When Vernon Duckett first heard of long-term care insurance from his wife, Helen, he wasn’t enthusiastic, but his wife talked him into it. Years later when Helen was diagnosed with Alzheimer’s, Vernon was thankful they had purchased the coverage. Helen’s policy paid for the best possible care until her death at age 82 and has preserved Vernon’s financial independence.

Barbara Fosberg – A Peaceful and Dignified End

It was hard for Barbara Fosberg to watch her husband, Morton, suffer from Alzheimer’s disease. Morton was a very intelligent man, and the disease robbed him of his speech and memory. But thanks to long-term care insurance, paying for Morton’s care was never a problem. Home health care aides cared for Morton during the day, allowing Barbara to maintain her career as a lawyer. As the disease progressed, Barbara was able to move her husband to a small group home where she could visit after work and where skilled and loving caregivers could provide him with the level of care he needed.

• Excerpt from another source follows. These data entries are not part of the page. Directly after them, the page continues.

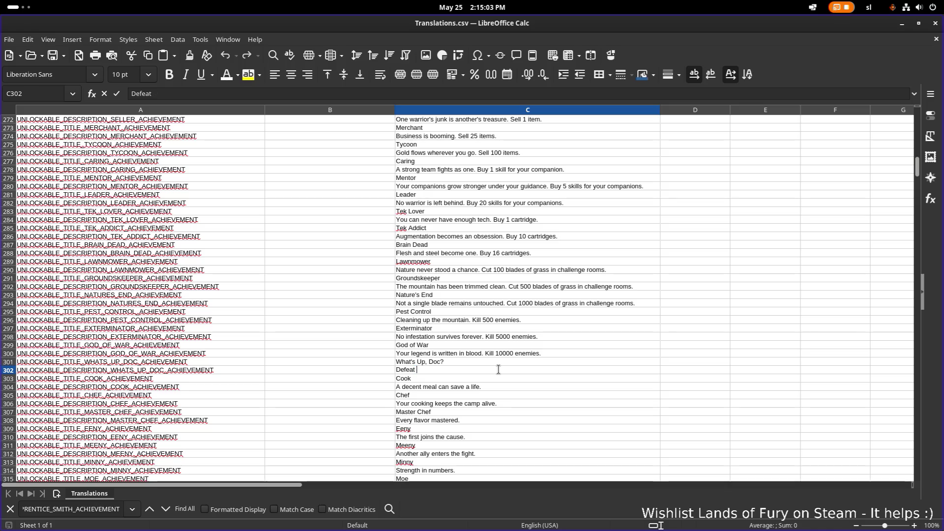
type(" bunny w")
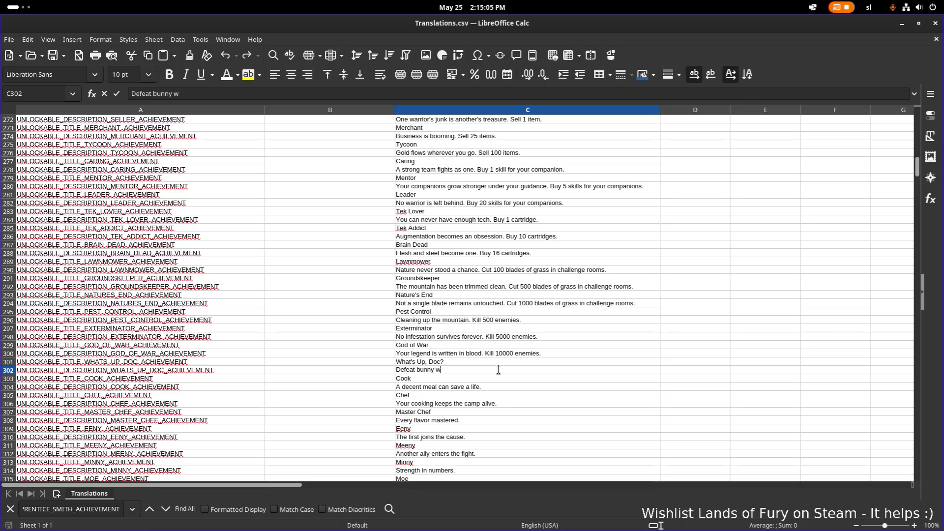
type("izard Simon.")
key("Return")
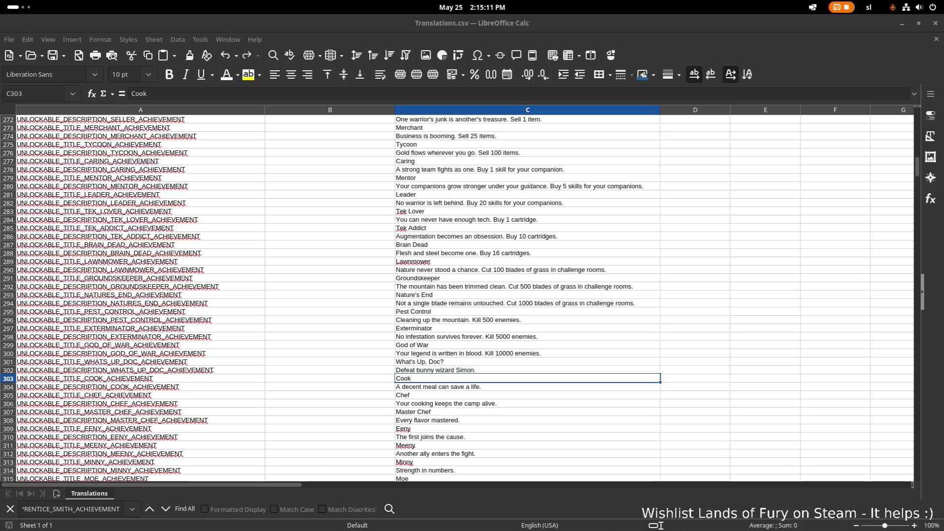
left_click(184, 389)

Barry Shore – Optimism and Planning Prevail

Barry Shore, a 55-year-old real estate executive, was enjoying a normal life when a rare neurological disorder struck suddenly, causing him to lose all movement in his body. Throughout his ordeal, money is one thing Barry and his family haven’t worried about thanks to smart insurance planning. Disability insurance payments have replaced more than half of Barry’s income. And long-term care insurance has provided more than enough to pay for in-home care as well as physical, occupational and water therapy.

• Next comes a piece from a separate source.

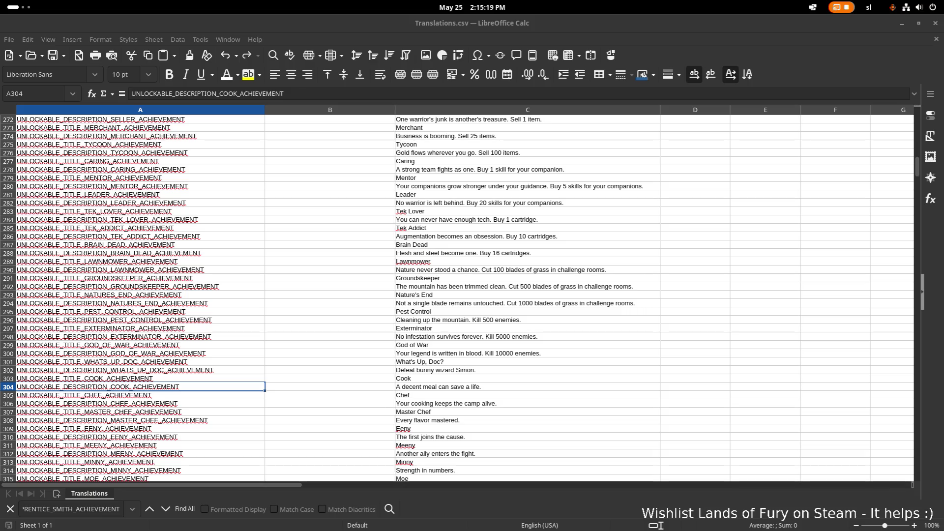
left_click(474, 390)
Append 'Discover 1 recipe.' to the Cook description in C304.
double_click(473, 390)
key("ctrl+a")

Lynda Striepe – Preserving a Secure Retirement

Allen Striepe was a respected school teacher until Alzheimer’s disease made him too sick to work. Long-term care insurance allowed his wife Lynda to hire a home health aide, so she could continue her teaching career. Five months later, Lynda could no longer care for him on her own and Allen’s insurance covered his stay in an assisted living facility and later in a nursing home. Though Allen died two years after his initial diagnosis, Lynda credits the insurance for getting her husband the care he deserved and preserving her retirement assets.

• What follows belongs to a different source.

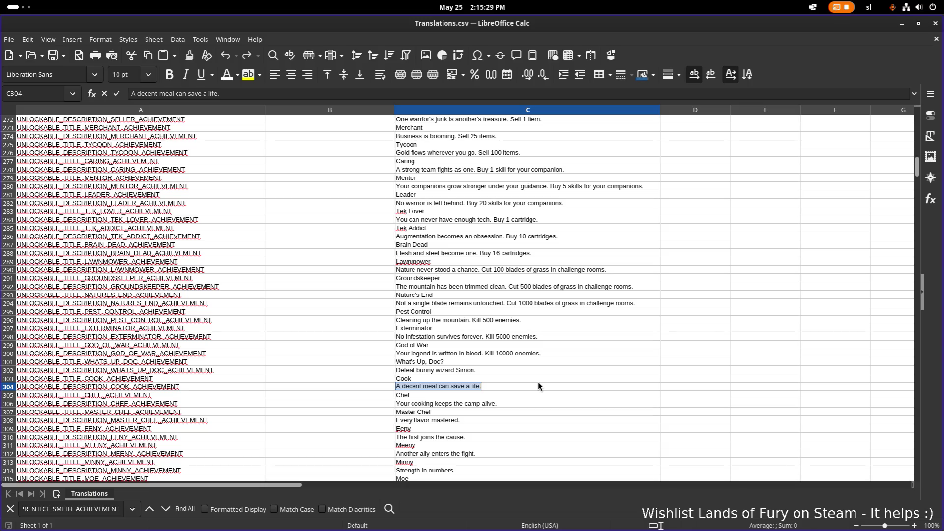
left_click(538, 387)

Margaret Sweborg – The Will to Survive

Margaret Sweborg was always a very active and independent-minded person. Wanting to maintain her independence even if her health were to deteriorate one day, Margaret purchased long-term care insurance at age 66. That day arrived 13 years later when Margaret broke her hip and nearly died as she lay on the floor of her home for days, unable to call for help. No longer able to manage her own physical or financial affairs, Margaret relied on her step-granddaughter, Rindy, to take over. Rindy worked with Margaret’s agent to file the long-term care insurance claim. The money from that policy, coupled with some retirement savings, enabled Margaret to move to a first-rate nursing home. Without it, she probably would have spent down all her assets and sought inferior, Medicaid-funded care.